Two years ago, the Lumina Foundation for Education (Lumina) called for the United States to increase higher education attainment rates to 60 percent by the year 2025. The Indianapolis-based, private, independent foundation, nicknamed this initiative “Lumina’s Big Goal” and reports on the country’s progress in its annual report entitled A Stronger Nation through Higher Education.

This year’s report finds that 37.9 percent of Americans aged twenty-five to sixty-four held a two- or four-year college degree. This represents a minimal increase from 2007 when the number was 37.7 percent. If the current rate of increase persists then by 2025 the United States will only have reached a higher education attainment level of less than 47 percent.

“Reaching the ‘Big Goal’ is a national economic and social imperative,” said Jamie Merisotis, Lumina’s president and chief executive officer. “The opportunity to change the rules of the game and create a higher education system capable of producing much higher levels of attainment is before us. We can get there, but we clearly have work to do.”

To stay on track towards Lumina’s “Big Goal,” the United States needs to increase the number of college degrees awarded each year by 278,000 every year. However, given the current rate of degree production, the number of graduates can only be expected to increase by 112,000 per year; this means that an additional 166,000 college degrees are needed each year to hit the 60 percent attainment rate.

A Stronger Nation also provides progress information on a state-by-state basis, including the current level of higher education attainment, the rate of improvement in attainment over the past eight years, and the level of increase needed to reach the target. Each state profile also includes information at county levels.

“When we first set this Big Goal, we knew it would be ambitious, but now it is clear that not only is it necessary—it is also realistic and attainable,” said Merisotis. “Different states have different challenges, but all states have a clear pathway to increase attainment rates.”

In 2008, the most recent year for which data is available, Massachusetts had the highest percentage of adults with college degrees (49.6 percent), followed by Connecticut (46.6 percent), New Hampshire (46 percent), and Colorado (45.3 percent). On the other end of the spectrum, West Virginia had the lowest college attainment level (25.6 percent) just behind Arkansas (26.5 percent), Louisiana (27 percent), and Kentucky (29.2 percent). In order to reach the Big Goal, Nevada needs to achieve an annual percentage increase of 10.1 percent in college degrees while North Dakota only needs a 3.1 percent annual increase to reach the goal line by 2025. Nationwide, a 6.3 percent annual increase is necessary.
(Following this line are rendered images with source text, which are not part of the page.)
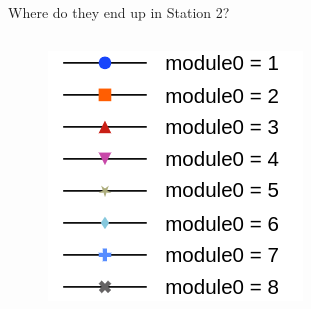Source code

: \begin{frame}{Where do they end up in Station 2?}
\begin{columns}
        \begin{column}{0.2\linewidth}
            \begin{figure}
                \hspace{-7cm}\includegraphics[scale=0.25]{./assets/image.png}
            \end{figure}
        \end{column}
    \end{columns}
\end{frame}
The report stresses that simply increasing college completion rates is not enough—efforts must also be made to close gaps in college participation and attainment for a range of underrepresented populations, including students of color, low-income and first-generation students, and adults. According to the report, only 18.6 percent of Hispanics, 22.5 percent of American Indians, and 26.2 percent of African Americans possess higher education degrees, compared to 59.2 percent of Asians and 42.2 percent of whites. The report notes that it will be impossible to reach the Big Goal without closing these attainment gaps. To reach their goal, Lumina proposes a number of strategies for states including:

  • increasing the rate at which students complete college degrees;
  • providing ways for adults in the workforce to return to college to complete degrees; and
  • focusing on the growing needs of low-income, first-generation, and minority students.

The report explains that colleges and universities must focus on both participation and completion for all students to increase attainment levels. It calls on higher education systems to better define the learning outcomes that students must obtain at each level of education and then ensure that academic programs give students the opportunity to achieve those outcomes.